Rout Slots, Slides and Keys
I routed all the dovetail slots, grooves, slides, and keys with a 3/4″ 14° dovetail
bit. I cut the wide slots in the box ends first, then routed and fitted slides to them. Put the bit in the router and adjust the cut depth to 3/8″. Plan to make the slots about 1-3⁄4″ wide (precision here is irrelevant). Set the fence 15⁄16″ from the tip of the cutter for the initial cut. Using its rabbet, position the top on the box. To prevent blowout damage, cut two pieces of scrap to cover the top and bottom. A clamp holds the package together and ensures you slide the same side of the box along the fence on each cut.
Make a first pass, routing a dovetail groove through one end of the box. Then roll the box end-for-end and make a duplicate groove through the other end. Adjust the fence about 5/8″ further away from the bit and make second passes though both ends, widening the slots. A second fence adjustment and third cuts should be sufficient to complete the slots.
To make the slides, cut a strip of 1/2″-thick stock about 2″ wide and 7″ long. Leave the depth-of-cut setting unchanged, but move the fence to house the bit almost completely. A shallow first pass along each edge of the blank establishes the dovetail angle but leaves a shoulder above the bit to bear against the fence. A multi-pass cut-and-fit process, shifting the fence, whittles down the dovetail section without affecting the overall (fence-bearing) width of the blank.
Once the blank fits easily into either slot, cut it into two slightly overlong slides. Clamp the box in your bench vise, with a scrap tucked in to hold the slide in place, as shown. Plane down the slide flush with the box end’s face. Turn the box over and repeat the operation to finally fit the second slide. Sand the ends of the wide slides flush with the top and bottom of the box. Glue the slides to the box top (and only to the top, not to the box itself).
With them in place, you can now rout the key grooves across the box top and bottom.
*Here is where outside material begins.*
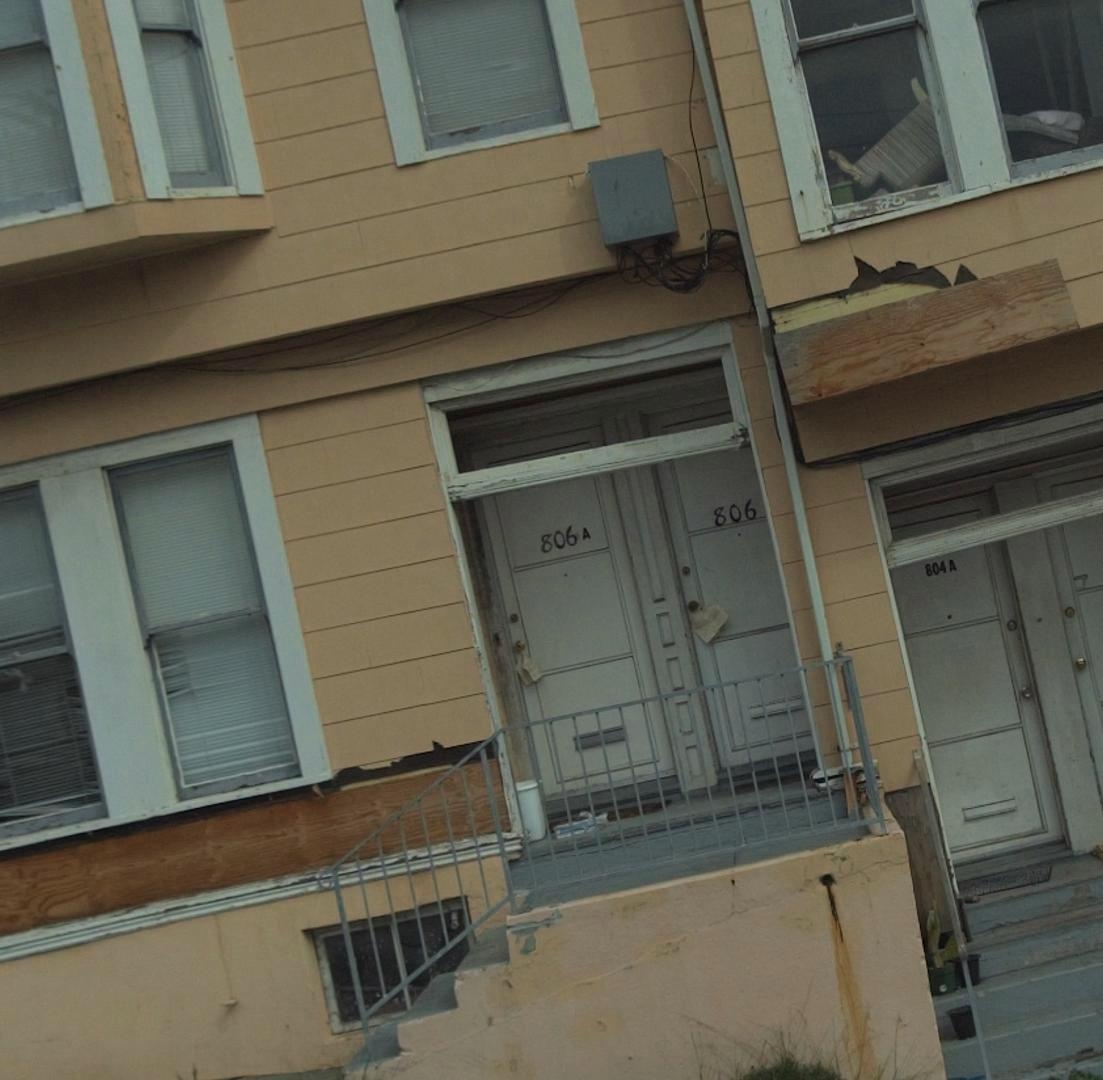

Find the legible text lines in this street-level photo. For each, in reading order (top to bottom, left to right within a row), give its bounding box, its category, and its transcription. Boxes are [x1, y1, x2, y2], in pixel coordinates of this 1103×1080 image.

[710, 496, 760, 529] StreetNumber: 806
[540, 520, 594, 558] StreetNumber: 806A
[924, 558, 959, 579] StreetNumber: 804A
Milling them repeats the earlier process for routing the wide slots. Clamp scrap against the wide slides to prevent exit damage. Lower the bit to cut only 1/4″ deep, and set the fence to locate the groove in the center of the box. Plow grooves across the box top and bottom.
Make the keys the way you did the wide slides. Resaw or plane a 1″-wide strip of stock to 3/8″ thick. Rout the edges and fit the keys into the grooves. Plane them flush and trim them to exact length.
I applied Waterlox for finish, allowing it to dry for several days before rubbing it out with wax and #0000 steel wool.
Solution Step of Construction
The solution to the box’s puzzle — how to open the thing? — is in the limited movement of the bottom key. It moves clear of one slide, but then stops with its far end sticking out. That movement aligns tiny notches in the key’s edges with the dovetail notch in the adjacent slide. Pull the top up, and the slides (they’re glued to the top, remember) pull up and off with it.
The key’s movement is governed by a 1/8″-dia. dowel pin projecting into a short slot in the box bottom. Fit it by pulling the key out of the bottom and laying out the ends of the slot on the centerline of the dovetail groove. Drill the ends of the slot with a 3/16″ bit and then waste the material between them. Reinsert the key, aligning its ends flush with the box ends, then transfer the near slot end location to the key with a transfer punch or drill bit. Move the key to what will be the limit of its travel and score its edges to mark the two notches that must be pared. Pull out the key and drill a stopped 1/8″-dia. hole at the mark, then pare off the dovetailed edges. Reinsert the key, glue the pin into its hole, and fit the top and slides in place.
I left the key in the top unglued, as a kind of diversion. The key comes out, but the box just doesn’t open!